[Opening EXCERPTED PASSAGE section]

In the early 1990s, a group of students from the University of Virginia formed Wide Awake Productions to produce a magazine designed to facilitate discussion of Christian theology and philosophy. The organization was recognized as an official Contracted Independent Organization by the student council, a status which allows the organization to submit bills from outside contractors for payment by the Student Activities Fund.

The organization soon printed its first issue, which had articles about prayer, racism, stress, C.S. Lewis' ideas about free will and evil, and reviews of religious music. WAP then requested that the SAF pay its printer $5,862 for the cost of publication. The funding committee of the student council denied this allocation claiming that the newspaper was a "religious activity" and therefore ineligible for funding by the SAF. WAP appealed this decision to both the entire student council body as well as the Dean of Students: both rejected the appeal and sustained the denial of funding.

WAP then took the issue to District Court, claiming the University had violated their rights to freedom of expression and to freely exercise their religious beliefs. After multiple appeals, the case appeared before the Supreme Court. The University of Virginia argued that any affiliation with a primarily religious publication would violate the Establishment Clause. The Supreme Court ruled that no such violation could take place so long as funds were distributed without regard to an organization's point of view. This stipulation, according to the court, would prevent "any mistaken impression that the student newspapers speak for the University." Thus, the Court ruled that WAP's publication costs should be paid for by the Student Activities Fund.

"Symmetry" in the Rosenberger and Southworth decision:
From the Southworth decision: "While Rosenberger was concerned with the rights a student has to use an extracurricular speech program already in place, today's case considers the antecedent question, acknowledged but unresolved in Rosenberger: whether a public university may require its students to pay a fee which creates the mechanism for the extracurricular speech in the first instance. When a university requires its students to pay fees to support the extracurricular speech of other students, all in the interest of open discussion, it may not prefer some viewpoints to others. There is symmetry then in our holding here and in Rosenberger: Viewpoint neutrality is the justification for requiring the student to pay the fee in the first instance and for ensuring the integrity of the program's operation once the funds have been collected. We conclude that the University of Wisconsin may sustain the extracurricular dimensions of its programs by using mandatory student fees with viewpoint neutrality as the operational principle."

[Closing EXCERPTED PASSAGE section]
[Opening DATA EXCERPT section]

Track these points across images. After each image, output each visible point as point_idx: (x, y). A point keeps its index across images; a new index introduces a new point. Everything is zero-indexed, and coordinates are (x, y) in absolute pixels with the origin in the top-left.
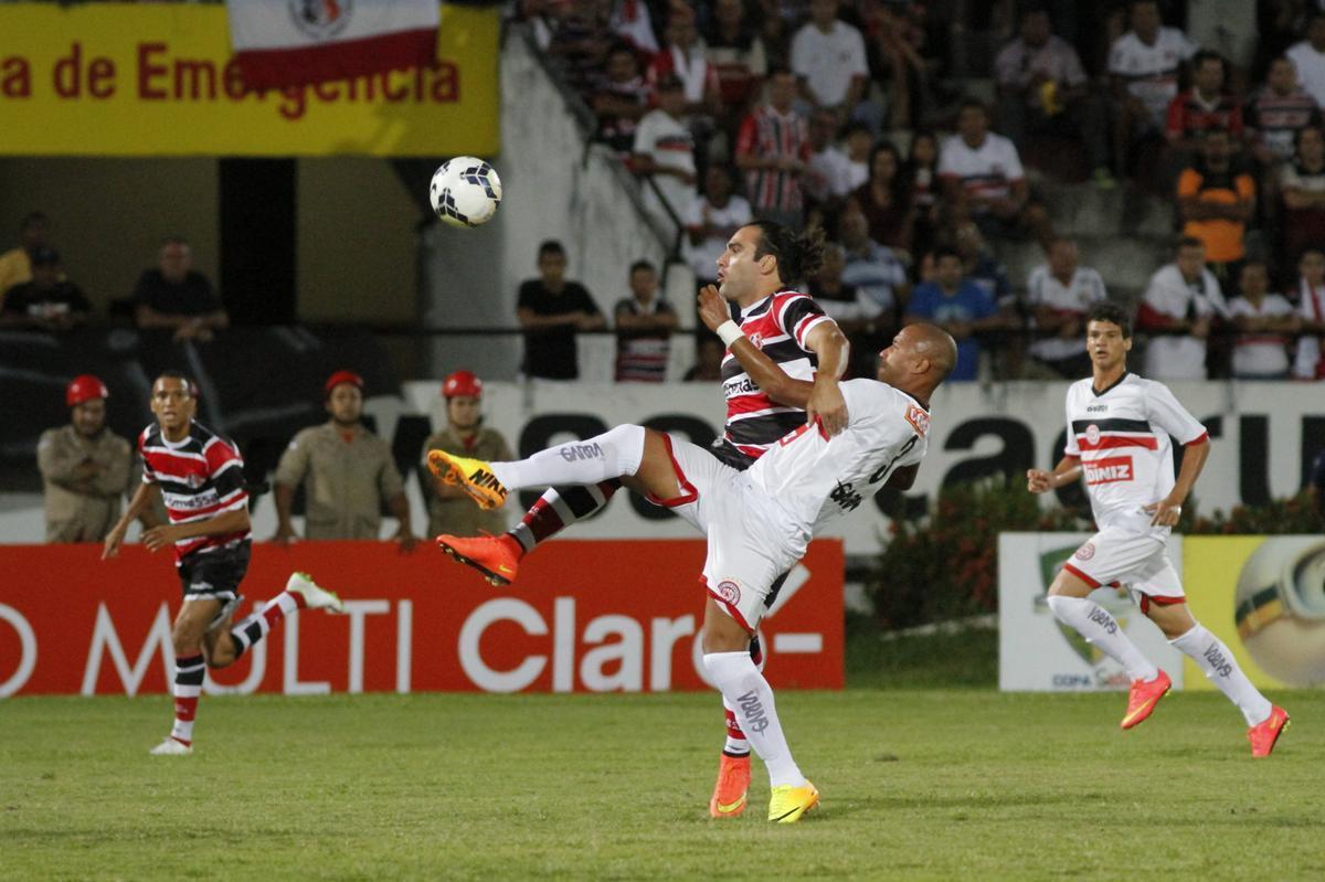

[Closing DATA EXCERPT section]

TRY IT:
Repeat word for word everything in the Wide Awake Productions passage from "WAP then took" down to "for by the Student Activities Fund.". The lines above are separate material, apart from the Wide Awake Productions passage.

ANSWER FOR THIS EXERCISE:
WAP then took the issue to District Court, claiming the University had violated their rights to freedom of expression and to freely exercise their religious beliefs. After multiple appeals, the case appeared before the Supreme Court. The University of Virginia argued that any affiliation with a primarily religious publication would violate the Establishment Clause. The Supreme Court ruled that no such violation could take place so long as funds were distributed without regard to an organization's point of view. This stipulation, according to the court, would prevent "any mistaken impression that the student newspapers speak for the University." Thus, the Court ruled that WAP's publication costs should be paid for by the Student Activities Fund.